Will do. Working from Cusco for a few days, so a bit less effectively for multiple reasons!
Changed accounting for borrowing in make_cldf command.
Was more 'interesting' than I thought it would be since overall forms are censored for whether they have concepticon_gloss. So I counted only forms with concepticon gloss and used this as the base for borrowed proportion calculation. Now calculation of proportion of borrowed is consistent with results return for such calculation over the wordlist by language (and overall).
I can of course reverse this if this consistency is less important than the gross measure of borrowing. I did want to at least examine discrepancy in form counts, which I report here. There is more difference due to censoring for not having concepticon gloss than for our borrowing score definition.
I printed out the different counts of all forms versus forms with concepticon glosses during make_clf:
cldfbench lexibank.makecldf lexibank_sabor.py
INFO running _cmd_makecldf on sabor ...
INFO loaded borrowings
INFO:lingpy:loading wold
loading forms for wold: 100%|█████████████████████████████████████████████████████████████████| 64289/64289 [00:04<00:00, 12990.95it/s]
INFO:lingpy:loading ids
loading forms for ids: 100%|████████████████████████████████████████████████████████████████| 454145/454145 [00:08<00:00, 51723.55it/s]
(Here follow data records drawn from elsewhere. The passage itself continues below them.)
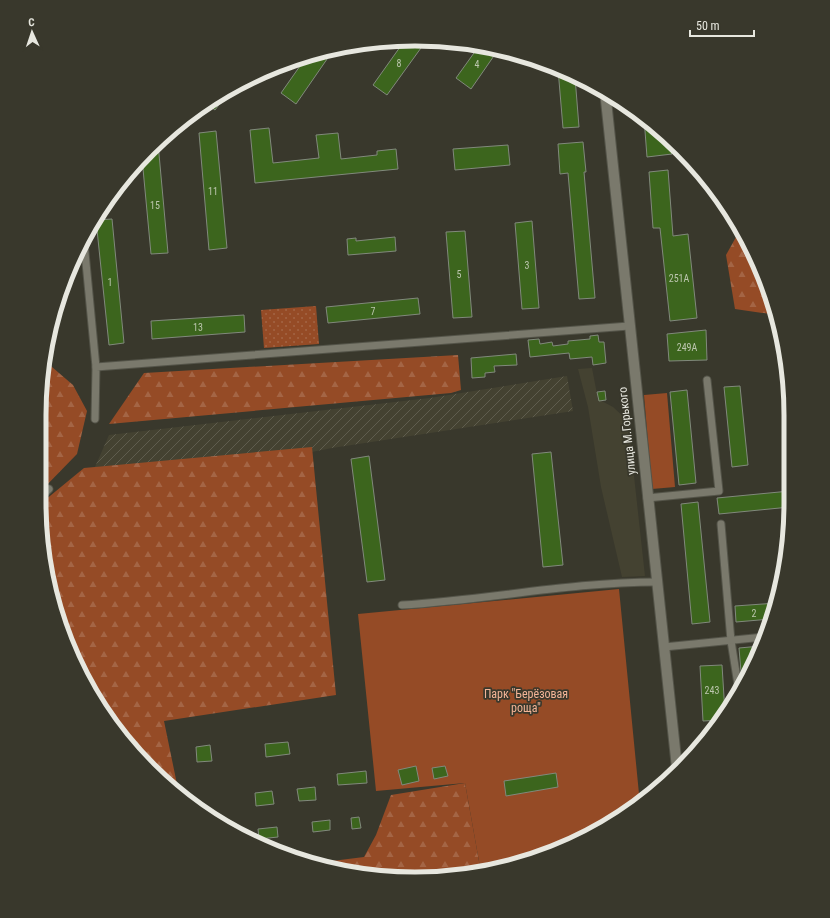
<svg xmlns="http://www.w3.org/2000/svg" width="830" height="918" font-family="'Roboto Condensed',sans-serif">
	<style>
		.built { fill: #444231 }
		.industrial { fill: url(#industrial-furrows) }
		.grass { fill: url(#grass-dots) }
		.forest { fill: url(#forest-firs) }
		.green { fill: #954b26 }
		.building { fill: #3c651d; stroke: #81897c }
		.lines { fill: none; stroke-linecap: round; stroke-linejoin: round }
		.street-casing { stroke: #545449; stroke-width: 9 }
		.secondary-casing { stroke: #545449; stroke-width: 12 }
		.street { stroke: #7a796c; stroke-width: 7 }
		.secondary { stroke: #7a796c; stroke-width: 10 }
		.labels { text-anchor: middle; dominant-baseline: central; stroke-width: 3.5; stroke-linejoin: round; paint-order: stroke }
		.number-label { font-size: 10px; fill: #bcc6ae }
		.street-label { font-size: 12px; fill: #e7e7df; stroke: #39382c }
		.park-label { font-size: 12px; fill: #f3b496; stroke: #39382c }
		.rim { fill: none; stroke: #e7e7df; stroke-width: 5 }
	</style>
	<defs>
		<pattern id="industrial-furrows" width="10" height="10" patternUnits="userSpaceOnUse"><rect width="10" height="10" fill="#444231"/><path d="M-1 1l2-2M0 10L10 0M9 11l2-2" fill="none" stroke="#5f5d4e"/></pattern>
		<pattern id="grass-dots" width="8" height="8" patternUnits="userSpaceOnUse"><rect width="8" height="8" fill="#954b26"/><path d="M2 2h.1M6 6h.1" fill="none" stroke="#a46545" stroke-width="1.8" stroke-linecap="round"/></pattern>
		<pattern id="forest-firs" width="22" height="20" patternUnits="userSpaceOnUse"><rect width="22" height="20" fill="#954b26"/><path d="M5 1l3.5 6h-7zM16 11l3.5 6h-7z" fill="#a46545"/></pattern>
	</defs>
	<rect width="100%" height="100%" fill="#39382c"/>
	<polygon class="built" points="592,368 598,399 613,407 628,421 645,576 622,577 601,487 588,407 578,369"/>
	<polygon class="industrial" points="567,376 573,411 332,448 301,454 95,467 109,435 430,398"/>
	<polygon class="grass" points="316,306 319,344 264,348 261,310"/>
	<g class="forest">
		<polygon points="740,230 752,249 777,315 735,309 726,255"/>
		<polygon points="458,355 461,390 451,393 109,424 144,373"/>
		<polygon points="45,361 73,385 87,411 77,454 39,493"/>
		<polygon points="312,447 336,695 164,721 179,794 117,732 78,669 46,577 39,505 84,468"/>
		<polygon points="465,783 480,867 537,857 512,866 415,879 341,872 316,863 364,857 376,835 391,795"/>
	</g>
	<g class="green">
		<polygon points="667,393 675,487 652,489 644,395"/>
		<polygon points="619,589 640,804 581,840 550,852 480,867 465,783 376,791 358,614"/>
	</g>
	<g class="building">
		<polygon points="405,40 426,41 387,95 373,85"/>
		<polygon points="479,46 498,50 471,89 456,78"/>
		<polygon points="334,49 296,104 281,93 307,56"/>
		<polygon points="558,69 575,77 579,127 563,128"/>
		<polygon points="230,90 215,110 207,104"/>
		<polygon points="644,118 663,132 671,141 672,154 647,157"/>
		<polygon points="269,128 273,163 319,158 316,135 338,133 341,159 377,155 377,151 396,149 398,169 255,183 250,130"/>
		<polygon points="216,131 227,248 209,250 199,133"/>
		<polygon points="583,142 586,172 584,172 595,298 579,299 568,173 560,174 558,144"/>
		<polygon points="158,143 168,253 151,254 142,158"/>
		<polygon points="508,145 510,165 455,170 453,149"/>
		<polygon points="668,170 673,236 688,234 697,318 670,321 660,228 653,228 649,172"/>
		<polygon points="112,219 124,343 109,345 96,220"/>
		<polygon points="532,221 539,308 522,309 515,223"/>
		<polygon points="465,231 472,317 453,318 446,232"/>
		<polygon points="395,237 396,251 348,255 347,239 356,238 356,241"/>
		<polygon points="418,298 420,314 328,323 326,307"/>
		<polygon points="244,315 245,332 152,339 151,321"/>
		<polygon points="706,330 707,360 669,361 667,334"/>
		<polygon points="598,335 599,342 604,342 606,363 593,365 592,357 570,359 569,353 530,357 528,340 539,339 540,344 552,342 553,346 568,344 568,341 590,339 590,336"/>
		<polygon points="516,354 517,365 494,366 495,372 485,373 485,377 472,378 471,358"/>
		<polygon points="740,386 748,465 732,467 724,387"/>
		<polygon points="687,390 696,483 679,485 670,392"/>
		<polygon points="605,391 606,400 599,401 597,392"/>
		<polygon points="551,452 563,565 543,567 532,454"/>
		<polygon points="369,456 385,580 367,582 351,459"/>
		<polygon points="790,491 790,507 719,514 717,498"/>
		<polygon points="698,502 710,622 692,624 681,504"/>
		<polygon points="777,603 771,619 736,622 735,606"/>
		<polygon points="761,646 751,672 741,672 739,648"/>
		<polygon points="722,665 725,713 721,720 703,721 700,666"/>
		<polygon points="288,742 290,754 266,757 265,744"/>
		<polygon points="210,745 212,761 197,762 196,747"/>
		<polygon points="416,766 419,781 402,785 398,770"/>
		<polygon points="445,766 448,776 434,779 432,768"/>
		<polygon points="366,771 367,783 338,785 337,774"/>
		<polygon points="556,773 558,787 506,796 504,781"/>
		<polygon points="315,787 316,800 299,801 297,789"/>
		<polygon points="272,791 274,804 256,806 255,793"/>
		<polygon points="359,817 361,828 352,829 351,818"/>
		<polygon points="330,820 330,830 313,832 312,822"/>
		<polygon points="277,827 278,837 259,839 258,829"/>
	</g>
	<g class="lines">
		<g class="street-casing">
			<g id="street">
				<polyline points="84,242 96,367"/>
				<polyline points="95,419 96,367 629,326"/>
				<polyline points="647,498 719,491 707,380"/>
				<polyline points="39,499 49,489"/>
				<polyline points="721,524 731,641 739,691"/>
				<path d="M402,605C487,600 571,582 657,582"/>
				<polyline points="664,647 764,637"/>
			</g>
		</g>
		<g class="secondary-casing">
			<polyline id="secondary" points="605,91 677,768"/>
		</g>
		<use href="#street" class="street"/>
		<use href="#secondary" class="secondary"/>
	</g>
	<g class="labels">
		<g class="number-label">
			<text x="399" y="63">8</text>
			<text x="477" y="64">4</text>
			<text x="213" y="191">11</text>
			<text x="155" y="205">15</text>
			<text x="527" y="265">3</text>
			<text x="459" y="274">5</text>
			<text x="679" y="278">251А</text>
			<text x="110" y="282">1</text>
			<text x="373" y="311">7</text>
			<text x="198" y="327">13</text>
			<text x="687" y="347">249А</text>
			<text x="754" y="613">2</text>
			<text x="712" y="690">243</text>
		</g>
		<g class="street-label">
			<text transform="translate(627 431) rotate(-96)">улица М.Горького</text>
		</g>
		<g class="park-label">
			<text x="526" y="694">Парк "Берёзовая<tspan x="526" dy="14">роща"</tspan></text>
		</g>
	</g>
	<path d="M0 0H830V918H0ZM415 46H415A369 369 0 0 1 784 415V503A369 369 0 0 1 415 872H415A369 369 0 0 1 46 503V415A369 369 0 0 1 415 46Z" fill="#39382c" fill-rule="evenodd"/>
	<path class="rim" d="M415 46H415A369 369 0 0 1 784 415V503A369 369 0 0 1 415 872H415A369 369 0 0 1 46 503V415A369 369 0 0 1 415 46Z"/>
	<g transform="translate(32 32) rotate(357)" stroke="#39382c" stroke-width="3" paint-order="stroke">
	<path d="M0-3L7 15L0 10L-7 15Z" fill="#e7e7df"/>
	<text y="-6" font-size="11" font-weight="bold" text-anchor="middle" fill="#e7e7df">С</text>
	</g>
	<path d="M690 30v6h64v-6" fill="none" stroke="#e7e7df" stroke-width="2"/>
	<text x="696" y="30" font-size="12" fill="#e7e7df" stroke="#39382c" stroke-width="3" paint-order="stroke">50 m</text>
</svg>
INFO:lingpy:loaded wordlist with 1489 concepts and 370 languages
INFO added ['ids-Spanish']
======
Added: name Yaqui, language wold-Yaqui
INFO Yaqui all forms 1615, forms with concepts 1433, borrowed 311, prop 0.21702721563154223; forms no concepts 7
Added: name Zinacantán Tzotzil, language wold-ZinacantanTzotzil
INFO Zinacantán Tzotzil all forms 1413, forms with concepts 1266, borrowed 165, prop 0.13033175355450238; forms no concepts 1
Added: name Q'eqchi', language wold-Qeqchi
INFO Q'eqchi' all forms 1995, forms with concepts 1773, borrowed 161, prop 0.09080654258319233; forms no concepts 2
Added: name Otomi, language wold-Otomi
INFO Otomi all forms 2558, forms with concepts 2241, borrowed 198, prop 0.08835341365461848; forms no concepts 2
Added: name Imbabura Quechua, language wold-ImbaburaQuechua
INFO Imbabura Quechua all forms 1319, forms with concepts 1156, borrowed 300, prop 0.25951557093425603; forms no concepts 23
Added: name Wichí, language wold-Wichi
INFO Wichí all forms 1361, forms with concepts 1219, borrowed 152, prop 0.12469237079573421; forms no concepts 1
Added: name Mapudungun, language wold-Mapudungun
INFO Mapudungun all forms 1412, forms with concepts 1242, borrowed 190, prop 0.1529790660225443; forms no concepts 48
=====
INFO file written: /Users/johnmiller/ling/sabor-installs/sabor/cldf/.transcription-report.json
INFO Summary for dataset /Users/johnmiller/ling/sabor-installs/sabor/cldf/cldf-metadata.json
- **Varieties:** 8
- **Concepts:** 1,308
- **Lexemes:** 12,100
- **Sources:** 0
- **Synonymy:** 1.30
- **Invalid lexemes:** 0
- **Tokens:** 72,550
- **Segments:** 112 (0 BIPA errors, 0 CTLS sound class errors, 112 CLTS modified)
- **Inventory size (avg):** 39.38
Here is the snippet of code from lexibank_sabor.py that counts the number of forms:
borrowed = sum(
[1 for form in language.forms_with_sounds
if borrowings.get(form.id[5:], [""])[0] == "Spanish" and
float(form.data["Borrowed_score"]) > BOR_CRITICAL_VALUE and
form.concept and form.concept.concepticon_gloss in concepts])
Based on the original code creating forms.
Nice. I can redo the map in HTML and we can use that in some form in the paper, adding larger labels manually, maybe.
In order to do that, we need to do the following:
etc/languages.tsv
or on the fly tocldf/languages.csv
The only question is what to make with Spanish in our sample. We want a map that showing only a specific region. If one does a HTML map, one can make a screenshot, which may be good enough. If not, one needs to define the borders.